Any questions or discussion are welcome! Please raise an issue (preferred), or send me an email.
Neehar Peri [nperi@cs.cmu.edu]
Modified from det3d's original document.
# Basic python libraries
conda create --name lt3d python=3.8
conda activate lt3d
git clone git@github.com:neeharperi/LT3D.git
# Set the CUDA/CuDNN path (change the path to your own CUDA location)

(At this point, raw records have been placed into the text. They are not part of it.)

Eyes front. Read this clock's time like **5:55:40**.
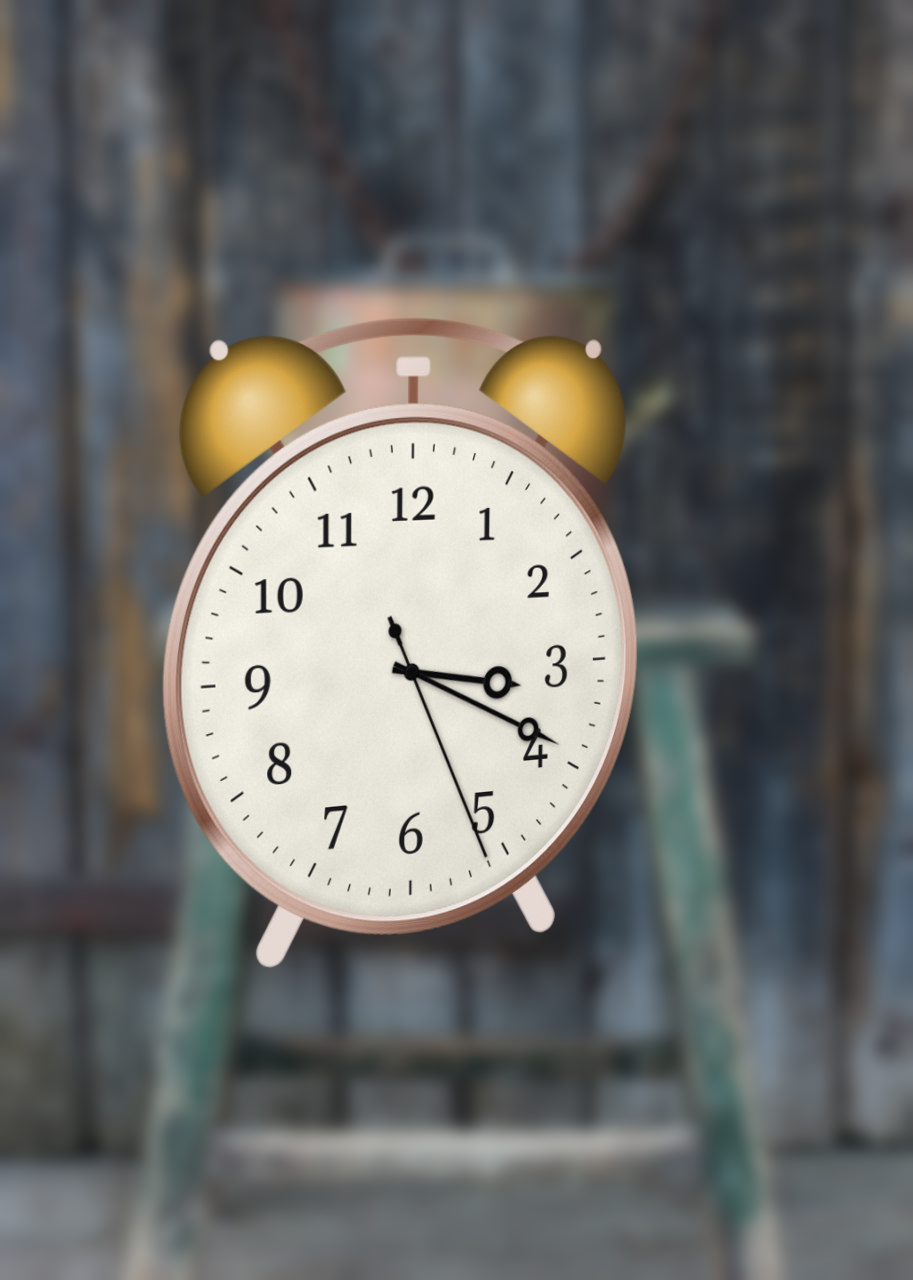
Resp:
**3:19:26**
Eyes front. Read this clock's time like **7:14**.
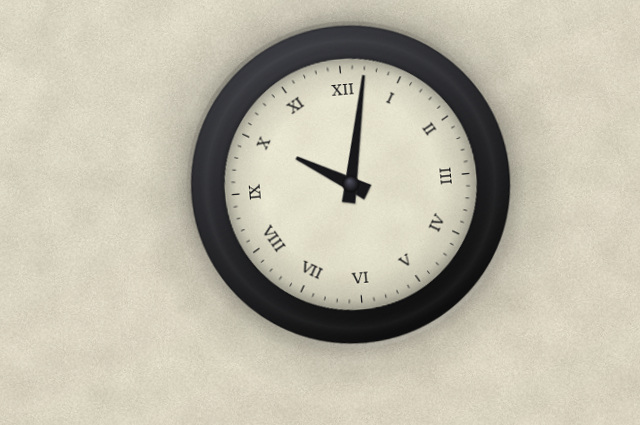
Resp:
**10:02**
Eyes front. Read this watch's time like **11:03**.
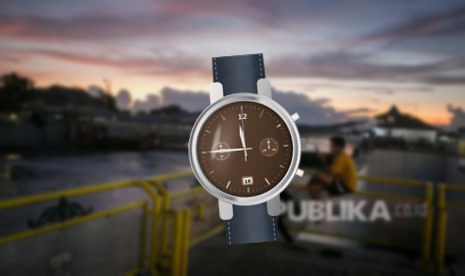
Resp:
**11:45**
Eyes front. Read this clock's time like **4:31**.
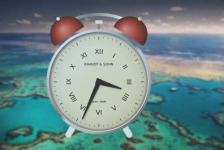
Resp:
**3:34**
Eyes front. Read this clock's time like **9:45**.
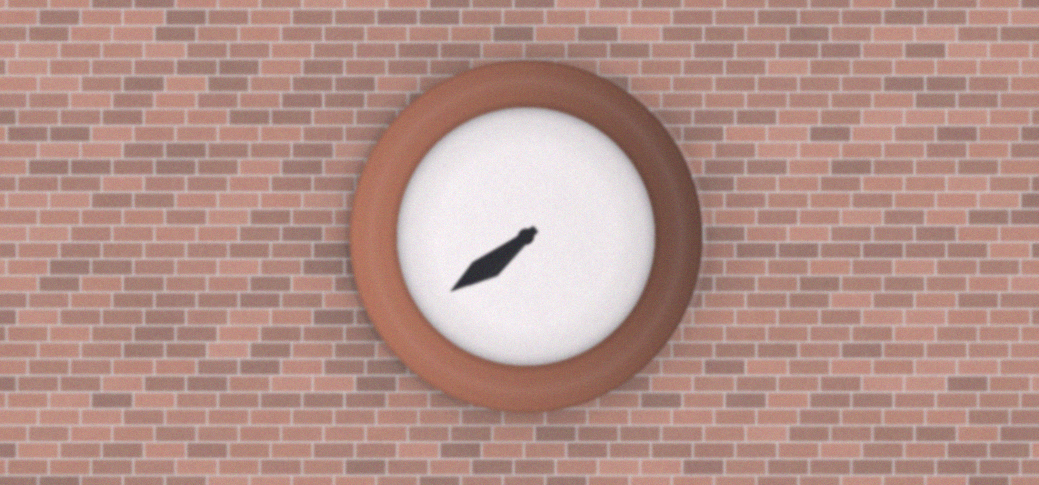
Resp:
**7:39**
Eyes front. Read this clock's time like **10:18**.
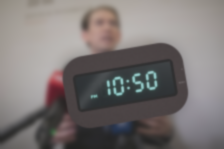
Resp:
**10:50**
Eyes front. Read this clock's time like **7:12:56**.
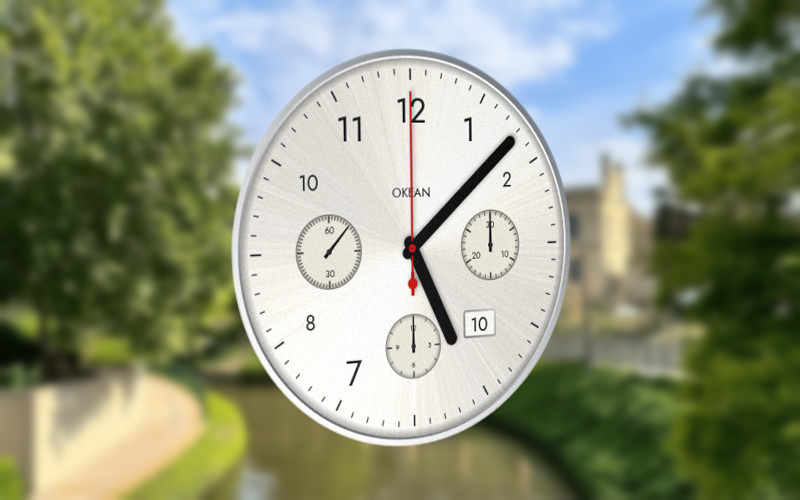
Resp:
**5:08:07**
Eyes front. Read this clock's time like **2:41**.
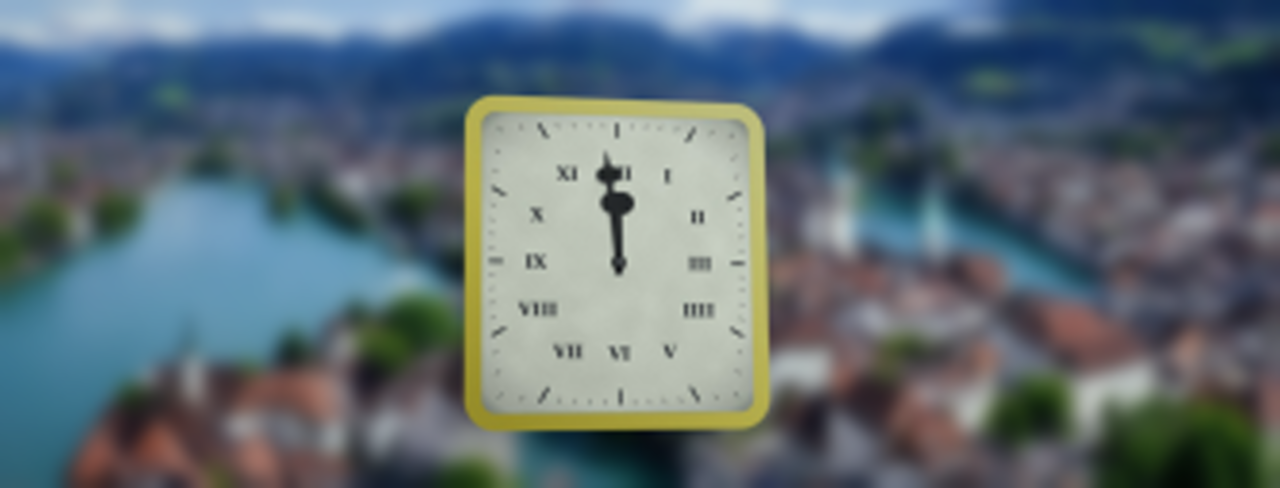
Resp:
**11:59**
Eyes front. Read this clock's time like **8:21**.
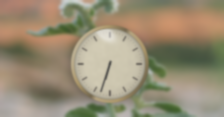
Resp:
**6:33**
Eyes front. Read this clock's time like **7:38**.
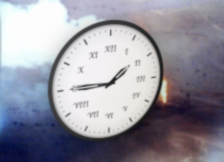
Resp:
**1:45**
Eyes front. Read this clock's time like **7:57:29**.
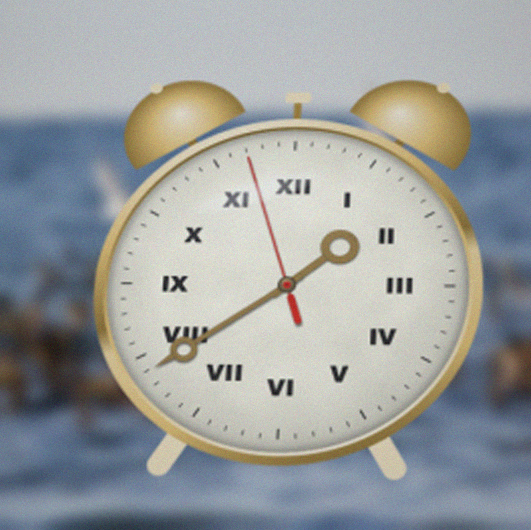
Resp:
**1:38:57**
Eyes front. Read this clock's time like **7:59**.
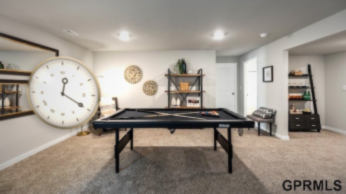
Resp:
**12:20**
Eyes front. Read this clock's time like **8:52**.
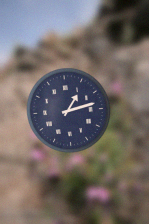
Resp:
**1:13**
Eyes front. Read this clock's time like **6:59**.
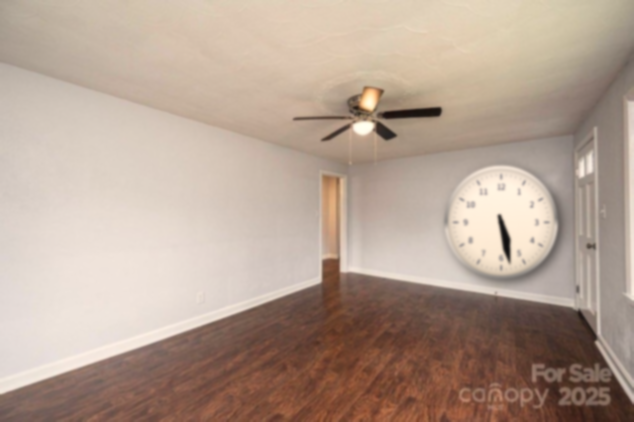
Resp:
**5:28**
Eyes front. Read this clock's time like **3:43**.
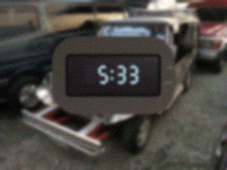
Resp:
**5:33**
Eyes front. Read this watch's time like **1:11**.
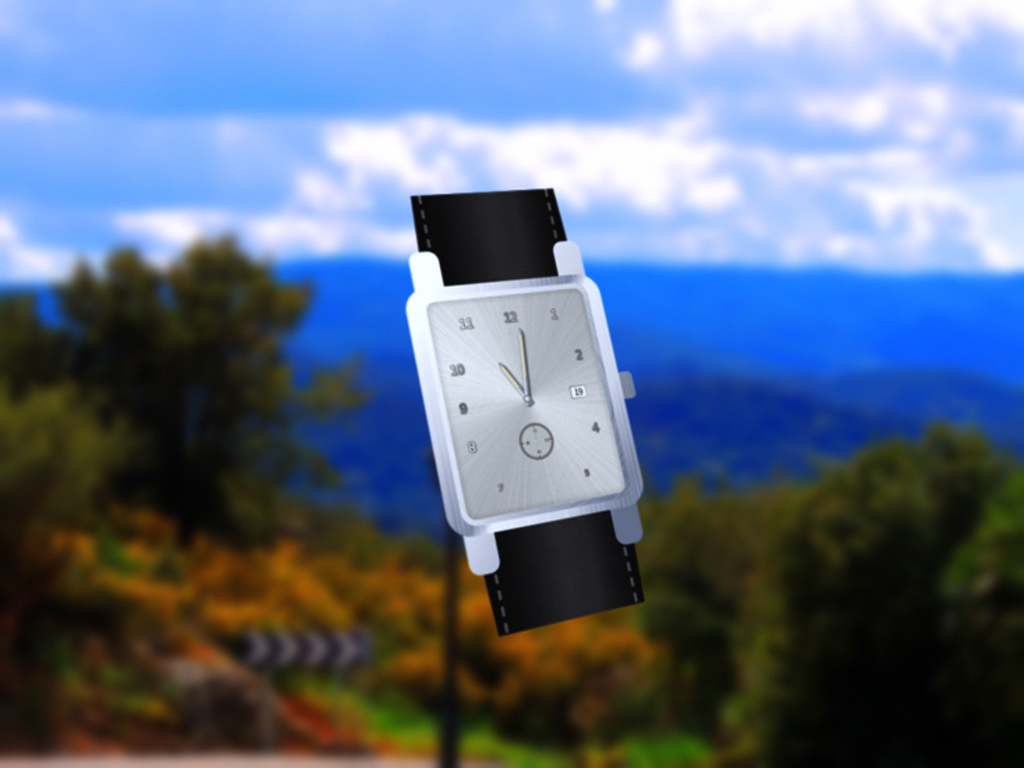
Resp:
**11:01**
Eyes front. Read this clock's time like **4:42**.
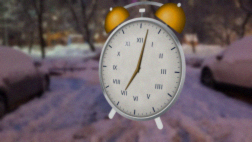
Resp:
**7:02**
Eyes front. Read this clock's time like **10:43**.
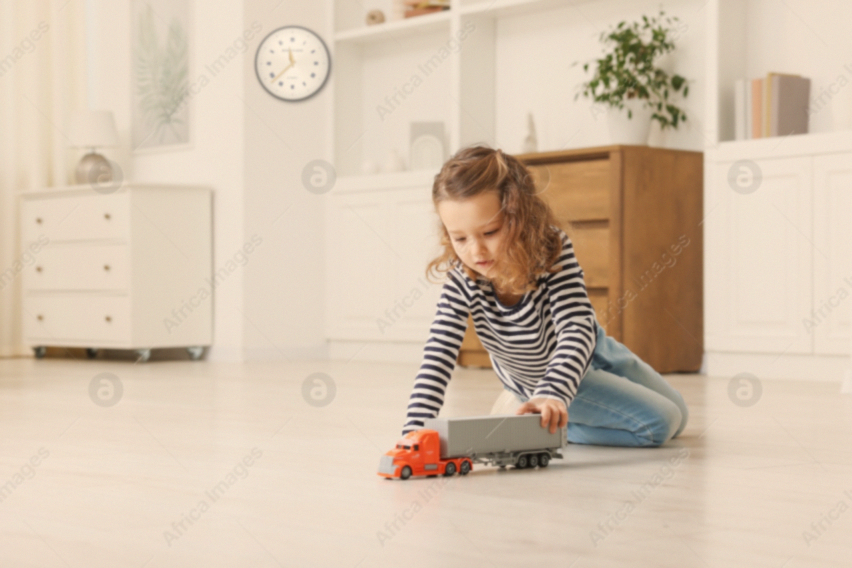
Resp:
**11:38**
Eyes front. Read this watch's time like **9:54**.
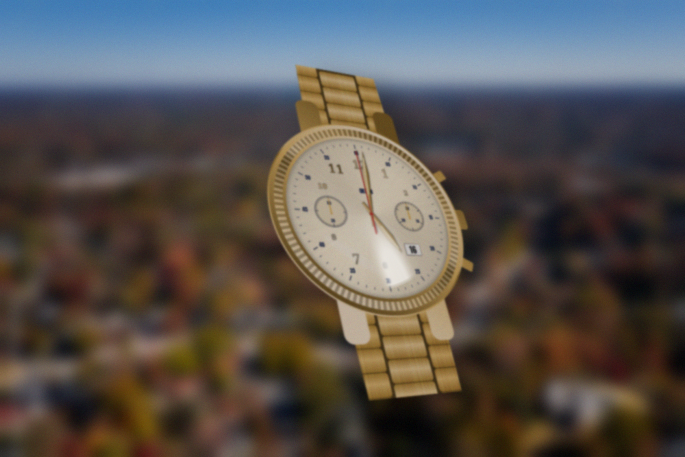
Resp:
**5:01**
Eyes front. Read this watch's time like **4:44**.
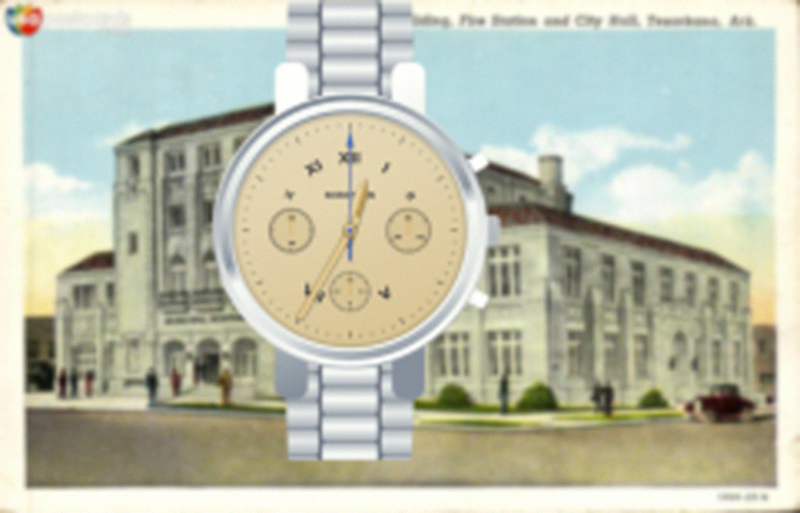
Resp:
**12:35**
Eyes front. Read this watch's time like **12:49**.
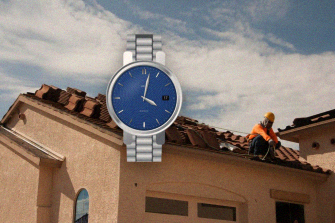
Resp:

export PATH=/opt/cuda/11.1.1/bin:$PATH
export CUDA_ROOT=/opt/cuda/11.1.1
export CUDA_HOME=/opt/cuda/11.1.1
export LD_LIBRARY_PATH=/opt/cuda/11.1.1/lib64:$LD_LIBRARY_PATH
export LD_LIBRARY_PATH=/opt/cuda/11.1.1/lib:$LD_LIBRARY_PATH
export CUDNN_ROOT=/opt/cudnn/cuda-11.1/8.0.4.30/cuda
export CUDNN_HOME=/opt/cudnn/cuda-11.1/8.0.4.30/cuda
export CUDNN_LIBRARY=/opt/cudnn/cuda-11.1/8.0.4.30/cuda/lib64
export CUDNN_INCLUDE_DIR=/opt/cudnn/cuda-11.1/8.0.4.30/cuda/include
git clone git@github.com:neeharperi/nuscenes-lt3d.git
#Latest Changes
git clone git@github.com:neeharperi/av2-api.git
#AV2 API
pip install av2
bash setup.sh
We also provide additional setup instructions for using AWS or Lambda Cloud under setup.
# For nuScenes Dataset
└── NUSCENES_DATASET_ROOT
├── samples <-- key frames
├── sweeps <-- frames without annotation
├── maps <-- unused
├── v1.0-trainval <-- metadata
# For AV2 Sensor Dataset
└── AV2_DATASET_ROOT
├── train <-- train data and annotations
├── val <-- val data and annotations
├── test <-- test data
Data creation should be under the GPU environment.
# nuScenes
python tools/create_data.py nuscenes --root-path NUSCENES_DATASET_ROOT --out-dir NUSCENES_DATASET_ROOT/nusc_mmdet3d_trainval --extra-tag nuscenes --max-sweeps 10
# AV2
python tools/create_data.py av2 --root-path AV2_DATASET_ROOT --out-dir AV2_DATASET_ROOT/av2_mmdet3d_trainval --extra-tag av2 --max-sweeps 5
In the end, the data and info files should be organized as follows
# For nuScenes Dataset
└── NUSCENES_DATASET_ROOT
├── samples <-- key frames
├── sweeps <-- frames without annotation
├── maps <-- unused
|── v1.0-trainval <-- metadata and annotations
|__ nusc_mmdet3d_trainval
|── nuscenes_infos_train.pkl <-- train 3D annotations
|── nuscenes_infos_train_mono3d.coco.json <-- train 2D annotations
|── nuscenes_infos_val.pkl <-- val 3D annotations
|── nuscenes_infos_val_mono3d.coco.json <-- val 2D annotations
|── nuscenes_dbinfos_train.pkl.pkl <-- GT database info files
|── nuscenes_gt_database <-- GT database
# For AV2 Dataset
└── AV2_DATASET_ROOT
├── train <-- train data and annotations
├── val <-- val data and annotations
├── test <-- test data
|__ av2_mmdet3d_trainval
|── av2_infos_train.pkl <-- train 3D annotations
|── av2_infos_train_mono3d.coco.json <-- train 2D annotations
|── av2_infos_val.pkl <-- val 3D annotations
|── av2_infos_val_mono3d.coco.json <-- val 2D annotations
|── av2_dbinfos_train.pkl.pkl <-- GT database info files
|── av2_gt_database <-- GT database
Use the following command to start a distributed training and evaluation. The models, logs, and evaluation results will be saved to work_dirs/CONFIG_NAME
.
This codebase supports PointPillars, CBGS, CenterPoint, FCOS3D, and PGD. See configs for more details
# Single GPU Training
python tools/train.py CONFIG_FILE --no-validate
# Distributed Training
bash tools/dist_train.sh CONFIG_FILE NUM_GPU --no-validate
This codebase supports FCOS3D and PGD. See config for more details.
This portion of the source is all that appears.